▸ What you need to do: Without the images, print all the entries below exactly as given.

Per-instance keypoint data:
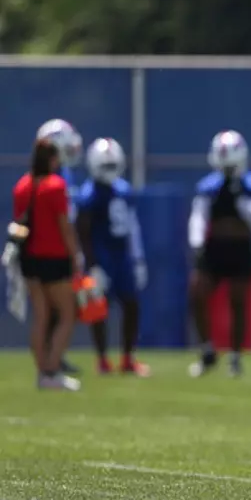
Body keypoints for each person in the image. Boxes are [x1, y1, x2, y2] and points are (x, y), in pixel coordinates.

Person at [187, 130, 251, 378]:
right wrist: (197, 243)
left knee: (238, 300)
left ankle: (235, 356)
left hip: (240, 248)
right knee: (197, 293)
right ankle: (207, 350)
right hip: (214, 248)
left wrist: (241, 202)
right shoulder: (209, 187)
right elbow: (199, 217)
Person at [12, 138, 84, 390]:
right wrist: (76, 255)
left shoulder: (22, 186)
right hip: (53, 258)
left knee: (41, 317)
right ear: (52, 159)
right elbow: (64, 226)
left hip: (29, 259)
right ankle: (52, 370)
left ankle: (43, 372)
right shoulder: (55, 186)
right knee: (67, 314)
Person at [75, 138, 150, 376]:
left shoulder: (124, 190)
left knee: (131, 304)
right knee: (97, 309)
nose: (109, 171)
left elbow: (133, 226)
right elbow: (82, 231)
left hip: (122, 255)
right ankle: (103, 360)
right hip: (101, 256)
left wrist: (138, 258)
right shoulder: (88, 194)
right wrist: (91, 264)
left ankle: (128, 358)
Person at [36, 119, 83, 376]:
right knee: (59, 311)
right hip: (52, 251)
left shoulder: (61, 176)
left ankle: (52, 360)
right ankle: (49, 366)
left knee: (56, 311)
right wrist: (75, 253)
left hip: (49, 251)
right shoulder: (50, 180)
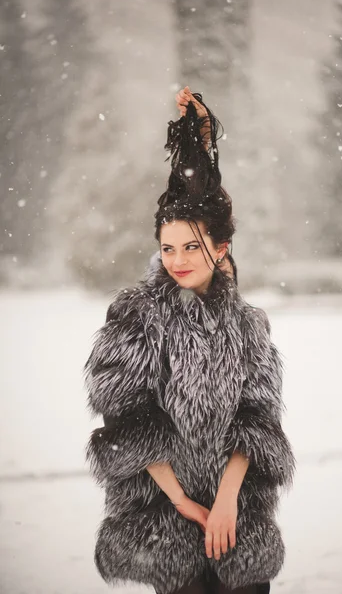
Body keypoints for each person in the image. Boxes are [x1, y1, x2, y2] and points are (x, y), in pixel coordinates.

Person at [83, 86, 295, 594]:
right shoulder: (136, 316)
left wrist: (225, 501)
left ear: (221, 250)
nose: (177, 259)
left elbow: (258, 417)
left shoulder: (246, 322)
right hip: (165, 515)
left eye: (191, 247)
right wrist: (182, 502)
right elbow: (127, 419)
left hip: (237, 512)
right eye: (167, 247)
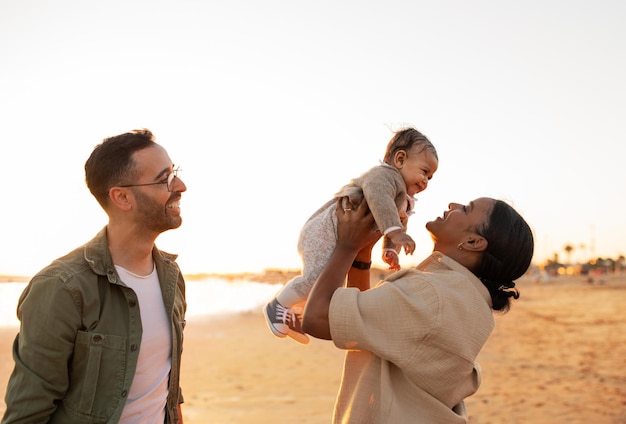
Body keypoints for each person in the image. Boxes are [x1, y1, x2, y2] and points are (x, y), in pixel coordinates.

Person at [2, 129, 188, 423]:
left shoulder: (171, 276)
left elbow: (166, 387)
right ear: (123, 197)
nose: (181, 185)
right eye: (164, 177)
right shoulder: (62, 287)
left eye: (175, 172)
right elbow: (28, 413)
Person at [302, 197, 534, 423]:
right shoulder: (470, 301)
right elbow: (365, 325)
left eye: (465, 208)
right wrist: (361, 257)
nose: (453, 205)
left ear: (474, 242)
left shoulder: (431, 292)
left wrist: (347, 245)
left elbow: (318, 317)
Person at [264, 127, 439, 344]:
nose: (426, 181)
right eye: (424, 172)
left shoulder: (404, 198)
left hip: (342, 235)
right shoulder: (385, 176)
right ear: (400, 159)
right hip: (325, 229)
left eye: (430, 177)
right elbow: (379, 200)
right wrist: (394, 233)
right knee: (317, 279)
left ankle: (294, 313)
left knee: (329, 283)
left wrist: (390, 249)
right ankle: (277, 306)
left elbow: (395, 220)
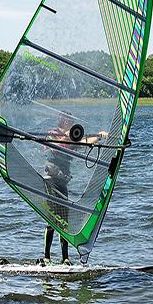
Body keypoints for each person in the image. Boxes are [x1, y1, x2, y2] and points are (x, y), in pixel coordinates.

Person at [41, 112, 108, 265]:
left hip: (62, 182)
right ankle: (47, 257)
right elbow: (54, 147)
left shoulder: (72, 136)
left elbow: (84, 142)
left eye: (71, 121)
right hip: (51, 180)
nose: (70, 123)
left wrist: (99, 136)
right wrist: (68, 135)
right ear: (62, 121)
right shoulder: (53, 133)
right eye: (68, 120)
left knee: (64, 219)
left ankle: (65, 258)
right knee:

▸ Task result:
Body keypoints for each person in the image. Boxes are [x1, y1, x2, y2] and points are (x, y), in pixel coordinates.

Person at [187, 130, 251, 378]:
right wrist: (197, 243)
left knee: (238, 300)
left ankle: (235, 356)
left hip: (240, 248)
right knee: (197, 293)
right ankle: (207, 350)
right hip: (214, 248)
left wrist: (241, 202)
right shoulder: (209, 187)
right elbow: (199, 217)
Person at [12, 138, 84, 390]:
right wrist: (76, 255)
left shoulder: (22, 186)
right hip: (53, 258)
left knee: (41, 317)
right ear: (52, 159)
right elbow: (64, 226)
left hip: (29, 259)
right ankle: (52, 370)
left ankle: (43, 372)
right shoulder: (55, 186)
right knee: (67, 314)
Person at [75, 138, 150, 376]:
left shoulder: (124, 190)
left knee: (131, 304)
right knee: (97, 309)
nose: (109, 171)
left elbow: (133, 226)
right elbow: (82, 231)
left hip: (122, 255)
right ankle: (103, 360)
right hip: (101, 256)
left wrist: (138, 258)
right shoulder: (88, 194)
right wrist: (91, 264)
left ankle: (128, 358)
Person at [36, 119, 83, 376]:
right knee: (59, 311)
right hip: (52, 251)
left shoulder: (61, 176)
left ankle: (52, 360)
right ankle: (49, 366)
left knee: (56, 311)
right wrist: (75, 253)
left hip: (49, 251)
right shoulder: (50, 180)
Body keypoints for each person in the image. Boxes are [x1, y1, x2, y2] and points are (x, y), in pixel coordinates.

Person at [83, 86, 295, 594]:
right shoulder: (136, 316)
left wrist: (225, 501)
left ear: (221, 250)
nose: (177, 259)
left elbow: (258, 417)
left shoulder: (246, 322)
right hip: (165, 515)
left eye: (191, 247)
right wrist: (182, 502)
right elbow: (127, 419)
left hip: (237, 512)
right eye: (167, 247)
Body keypoints for each person in the image. Boxes are [x1, y1, x2, y2] and points are (x, y), in pixel coordinates.

Person at [2, 129, 188, 423]:
left shoulder: (171, 276)
left elbow: (166, 387)
right ear: (123, 197)
nose: (181, 185)
right eye: (164, 177)
right shoulder: (62, 287)
left eye: (175, 172)
right elbow: (28, 413)
Person at [302, 197, 534, 423]:
right shoulder: (470, 301)
right elbow: (365, 325)
left eye: (465, 208)
right wrist: (361, 257)
nose: (453, 205)
left ear: (474, 242)
left shoulder: (431, 292)
left wrist: (347, 245)
left elbow: (318, 317)
Person at [264, 127, 439, 344]:
nose: (426, 181)
right eye: (424, 172)
left shoulder: (404, 198)
left hip: (342, 235)
right shoulder: (385, 176)
right ear: (400, 159)
right hip: (325, 229)
left eye: (430, 177)
right elbow: (379, 200)
right wrist: (394, 233)
right knee: (317, 279)
left ankle: (294, 313)
left knee: (329, 283)
left wrist: (390, 249)
right ankle: (277, 306)
left elbow: (395, 220)
Body keypoints for each person in the image. Boxes are [x1, y1, x2, y2] and points are (x, y), in pixel coordinates.

Person at [41, 112, 108, 265]:
left hip: (62, 182)
right ankle: (47, 257)
right elbow: (54, 147)
left shoulder: (72, 136)
left elbow: (84, 142)
left eye: (71, 121)
right hip: (51, 180)
nose: (70, 123)
left wrist: (99, 136)
right wrist: (68, 135)
right ear: (62, 121)
right shoulder: (53, 133)
right eye: (68, 120)
left knee: (64, 219)
left ankle: (65, 258)
right knee:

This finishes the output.